Gold Bug

Gold Bug
Gold has one interesting attribute that makes it unique. Throughout all of the history of mankind, gold has been a currency. Why’s that important today? Because people still have a tendency to run to gold during times of uncertainty. Oil prices are going up? The gold bug bites them and they buy some gold. War is brewing? Inflation worries? “Time to add to my gold holdings.”

I see two big problems with this. First, we’re not on a gold standard any more – the value of money and the value of gold are independent of each other. Secondly, you can’t take a bar of gold to the grocery store and trade it for a loaf of bread – it’s not a liquid asset. In short, gold is jewelry.

I keep hearing people say gold is an inflation hedge. Now, it seems to me that most of the people saying this are the ones who are selling gold. But in fairness, let’s look at the math.

Wharton School finance professor Jeremy Siegel has some revealing numbers in his book Stocks for the Long Run. If you bought a single dollars-worth of bonds in 1801 and held it, you’d have $13,975 today.

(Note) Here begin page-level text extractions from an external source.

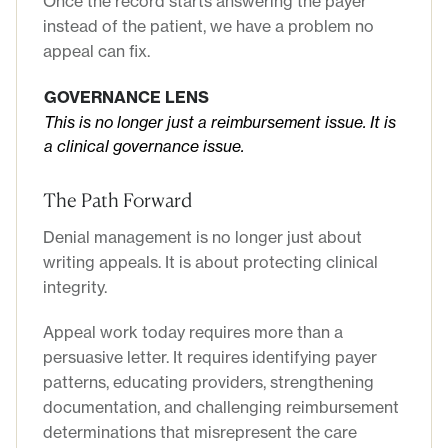
Once the record starts answering the payer
instead of the patient, we have a problem no
appeal can fix.
GOVERNANCE LENS
This is no longer just a reimbursement issue. It is
a clinical governance issue.
The Path Forward
Denial management is no longer just about
writing appeals. It is about protecting clinical
integrity.
Appeal work today requires more than a
persuasive letter. It requires identifying payer
patterns, educating providers, strengthening
documentation, and challenging reimbursement
determinations that misrepresent the care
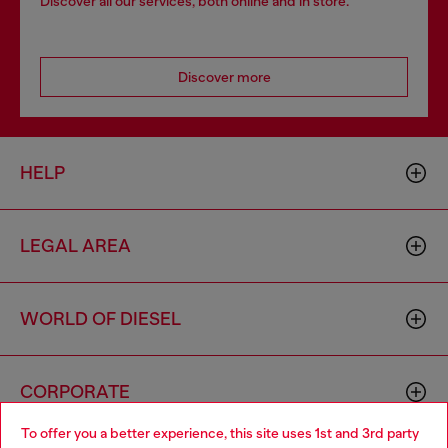
Discover all our services, both online and in store.
Discover more
HELP
LEGAL AREA
WORLD OF DIESEL
CORPORATE
To offer you a better experience, this site uses 1st and 3rd party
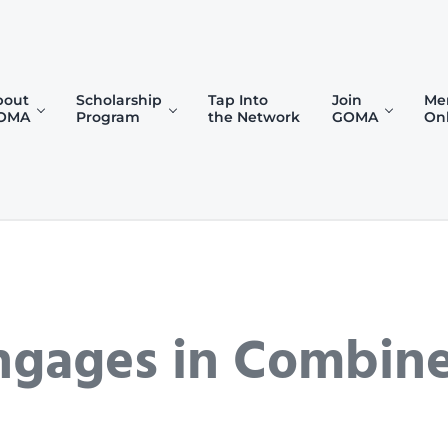
bout
Scholarship
Tap Into
Join
Me
OMA
Program
the Network
GOMA
On
)
Engages in Combin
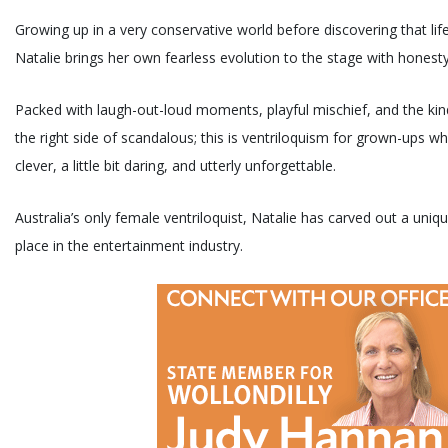
Growing up in a very conservative world before discovering that life 
Natalie brings her own fearless evolution to the stage with honesty
Packed with laugh-out-loud moments, playful mischief, and the kin
the right side of scandalous; this is ventriloquism for grown-ups w
clever, a little bit daring, and utterly unforgettable.
Australia’s only female ventriloquist, Natalie has carved out a uniq
place in the entertainment industry.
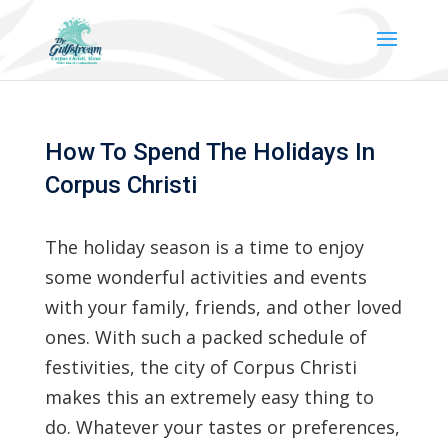
How To Spend The Holidays In
Corpus Christi
The holiday season is a time to enjoy
some wonderful activities and events
with your family, friends, and other loved
ones. With such a packed schedule of
festivities, the city of Corpus Christi
makes this an extremely easy thing to
do. Whatever your tastes or preferences,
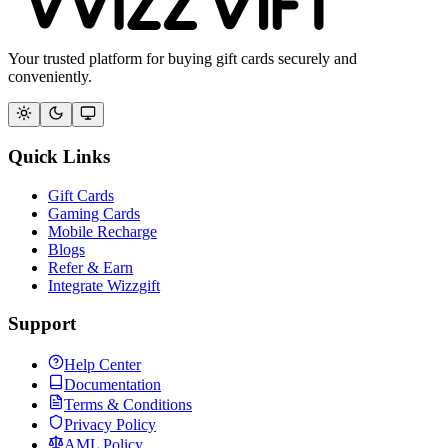
Your trusted platform for buying gift cards securely and
conveniently.
Quick Links
Gift Cards
Gaming Cards
Mobile Recharge
Blogs
Refer & Earn
Integrate Wizzgift
Support
Help Center
Documentation
Terms & Conditions
Privacy Policy
AML Policy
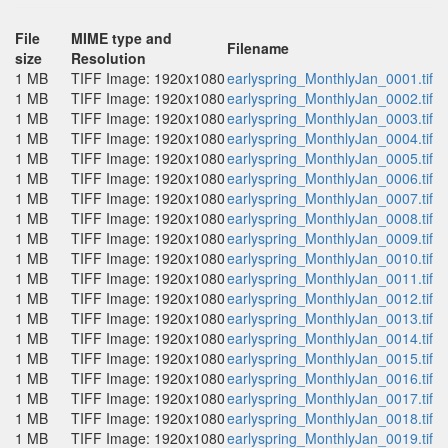
File
MIME type and
Filename
size
Resolution
1 MB
TIFF Image: 1920x1080
earlyspring_MonthlyJan_0001.tif
1 MB
TIFF Image: 1920x1080
earlyspring_MonthlyJan_0002.tif
1 MB
TIFF Image: 1920x1080
earlyspring_MonthlyJan_0003.tif
1 MB
TIFF Image: 1920x1080
earlyspring_MonthlyJan_0004.tif
1 MB
TIFF Image: 1920x1080
earlyspring_MonthlyJan_0005.tif
1 MB
TIFF Image: 1920x1080
earlyspring_MonthlyJan_0006.tif
1 MB
TIFF Image: 1920x1080
earlyspring_MonthlyJan_0007.tif
1 MB
TIFF Image: 1920x1080
earlyspring_MonthlyJan_0008.tif
1 MB
TIFF Image: 1920x1080
earlyspring_MonthlyJan_0009.tif
1 MB
TIFF Image: 1920x1080
earlyspring_MonthlyJan_0010.tif
1 MB
TIFF Image: 1920x1080
earlyspring_MonthlyJan_0011.tif
1 MB
TIFF Image: 1920x1080
earlyspring_MonthlyJan_0012.tif
1 MB
TIFF Image: 1920x1080
earlyspring_MonthlyJan_0013.tif
1 MB
TIFF Image: 1920x1080
earlyspring_MonthlyJan_0014.tif
1 MB
TIFF Image: 1920x1080
earlyspring_MonthlyJan_0015.tif
1 MB
TIFF Image: 1920x1080
earlyspring_MonthlyJan_0016.tif
1 MB
TIFF Image: 1920x1080
earlyspring_MonthlyJan_0017.tif
1 MB
TIFF Image: 1920x1080
earlyspring_MonthlyJan_0018.tif
1 MB
TIFF Image: 1920x1080
earlyspring_MonthlyJan_0019.tif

If you put that same dollar in stocks in 1801, you’d have $8.8 million today. What would you end up with if you had put that same dollar in gold? 14 bucks.

I don’t know about you, but I’m not planning to live anywhere near 200 years. And even if I was, there’s not nearly enough benefit in putting money in gold for the long haul. So what to do with gold? Some people speculate on gold, gambling on the ups and downs of the gold market. If you can buy gold low and sell it high, you can make money. But most people who buy gold aren’t speculators – instead, they get emotional about it, and keep buying more gold even when (like now) its price is at a high.

Gold doesn’t generate interest. It doesn’t earn dividends. There’s no profit motive inherent in gold – it’s just a lump of metal. In short, gold is not an investment – it’s jewelry. Use it to invest in your relationship, not in your financial future.